Imagine finding an undelivered, handwritten letter amongst your loved one’s possessions after they’ve passed away. Such is the case of Maureen Stinson who passed away on January 31, 2021. Her daughter, Melissa Zeinert, was going through her personal items when she came across the last letter her mother ever wrote addressed to a man named Luis. Melissa, who lives in Cameron, drove to Pleasanton to collect her mother’s belongings from The Heights nursing home. Amongst some Christmas cards, she found the letter as well as a card signed by Luis.
The letter read, “Dear Luis, Thank you for the pretty ornament. I will treasure it always. You are extremely thoughtful. I love my little bear. I’m going to take good care of it. I love him. I’m so glad we met. My writing is not good because of my hand that I hurt. Thank you again, Maureen Stinson.”
In addition, Melissa also found a Christmas tree, ornament and a little bear. That’s when she pieced it together.
Maureen was admitted to Methodist Hospital | South in Jourdanton back in December 2020. Due to COVID-19 restrictions, none of her family could be with her. However, Melissa remembered her mother saying that someone brought her a Christmas tree and little bear on Christmas Day. She called the hospital asking for a Luis and told them the story. Eventually, she was able to verify who he was. Melissa and her brother Todd decided to write him a thank you card for his generosity and kindness to their mother.
Leading up to Maureen’s memorial service on June 12, Melissa stopped by Methodist Hospital | South to deliver the card to Luis. Inside, she also put her mom’s original letter to him. Melissa expected to just drop the letter off with the receptionist, but to her surprise, was asked if she would like to meet Luis.
“I wasn’t prepared for that either, but I waited, and he came out. It all just snowballed from there like it was meant to happen,” said Melissa. “And we wanted him to have the original letter because it was meant for him. We made copies of it to keep for ourselves, but something like that, it was meant to be his.”
Luis Gomez is a housekeeper at Methodist Hospital | South in Jourdanton. He met Maureen when she was admitted to the COVID 19 unit and made an instant connection with her.
“We had a good little friendship. I love seeing people happy and that was Maureen when she saw me. So, I always made time for her because it made me happy as well to be there for her,” said Luis. “She would tell me that no matter what’s going on in our lives, keep on smiling, keep on being yourself. And she also shared with me that you could forget something at home when you’re leaving, but never forget God always takes you wherever you go. It was a blessing to hear that and to know her.”

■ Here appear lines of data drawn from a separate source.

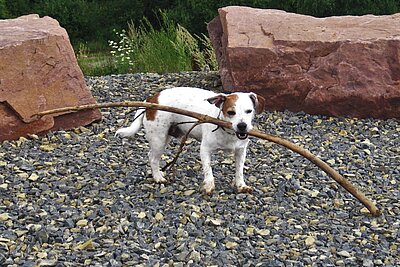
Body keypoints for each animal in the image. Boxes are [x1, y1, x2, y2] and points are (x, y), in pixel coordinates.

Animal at [115, 88, 266, 195]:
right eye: (231, 112)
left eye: (249, 111)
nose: (242, 125)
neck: (229, 132)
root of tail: (151, 99)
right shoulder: (205, 150)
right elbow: (208, 170)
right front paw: (209, 186)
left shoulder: (241, 151)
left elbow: (239, 170)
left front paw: (241, 185)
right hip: (159, 139)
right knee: (152, 158)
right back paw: (158, 177)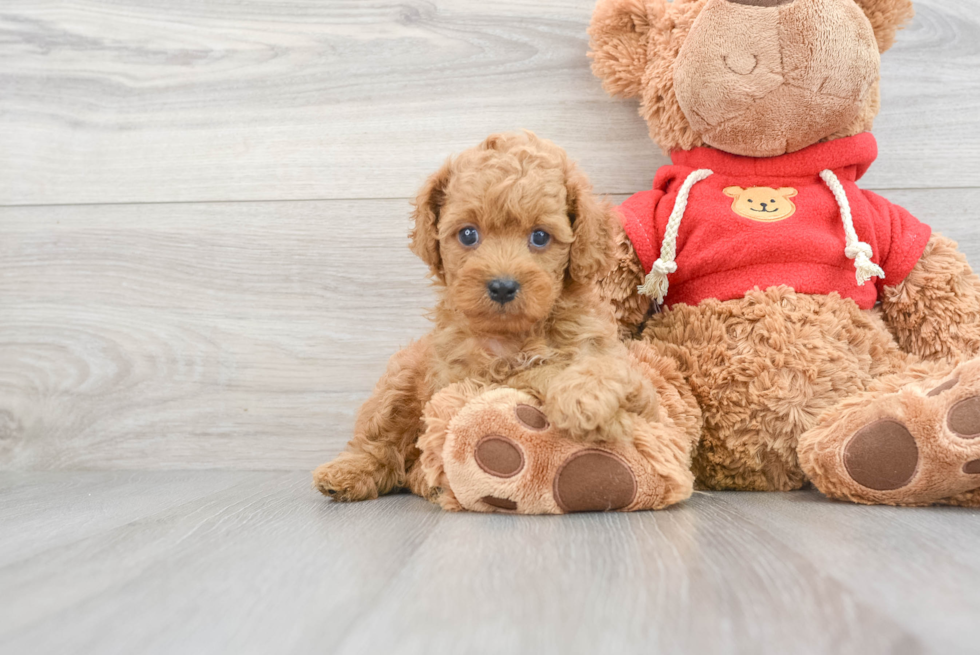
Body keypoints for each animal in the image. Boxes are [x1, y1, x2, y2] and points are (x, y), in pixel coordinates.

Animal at [312, 132, 696, 512]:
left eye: (540, 236)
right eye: (468, 234)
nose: (502, 286)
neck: (517, 335)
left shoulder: (624, 371)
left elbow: (603, 369)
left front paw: (587, 398)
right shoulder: (461, 377)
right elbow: (521, 375)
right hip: (401, 377)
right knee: (383, 442)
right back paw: (353, 474)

Luis explained that this is the first time a patient’s family has reached out to him personally, reaffirming that he is right where he needs to be.
“This letter and what the family wrote to me made a difference in my life. God answered my prayers through all of this,” he said. “And I remember she told me she wrote me a letter, but I never got it. But I’m glad the family found it.”
Todd and Melissa felt the same way and were grateful to Luis for his friendship with their mother.
“Luis went above and beyond his duties and we appreciate that because we went so long without contact other than Zoom with mom,” said Todd. “So, we appreciate him. I mean, he even gave her a hug. He wasn’t scared of getting the virus. He saw the importance of it … that my mom needed a hug, and he gave it to her.”
“God put me here for this reason. This is where he wants me,” said Luis. “If I can make just one person smile throughout the day, then I’ve done my job. None of the other stuff matters.”
Luis attended Maureen’s memorial service on June 12, 2021, with Melissa and Todd and met Maureen’s family.
“I thank them from the bottom of my heart for taking time to deliver this letter and sharing with me how much it meant to them. They treated me like one of their own, and I just want to make sure they know how thankful I am to them. It’s just so emotional and hard to explain.”
Maureen moved to Pleasanton in December 1964 after marrying her husband Elvin Euguene Stinson. She was a teacher at Pleasanton ISD, having taught first grade, then art and reading at Pleasanton Junior High. She was a talented artist and teacher who inspired her students. She ended her career teaching art at Pleasanton High School in 1998 when she retired. Maureen was also a member of Pleasanton Church of Christ and loved the Lord with all her heart.
Todd explained that his mother was selfless all her life, even in her own time of need.
“In a time where a lot of people would maybe feel sorry for themselves, mom didn’t. She always said that she was a fighter, and she was. She fought for what was right. And in her time of need, she was willing to give some advice or show some love towards someone else and not just be on the receiving end of that,” said Todd.
Todd and Melissa would also like to thank the staff at Methodist Hospital | South in Jourdanton, Methodist Hospital in San Antonio and The Heights in Pleasanton for all that they did for their mother, specifically Luis and Dr. Chen of Methodist Hospital | South, her Cardiologist Dr. Schnitzler and Dale at The Heights.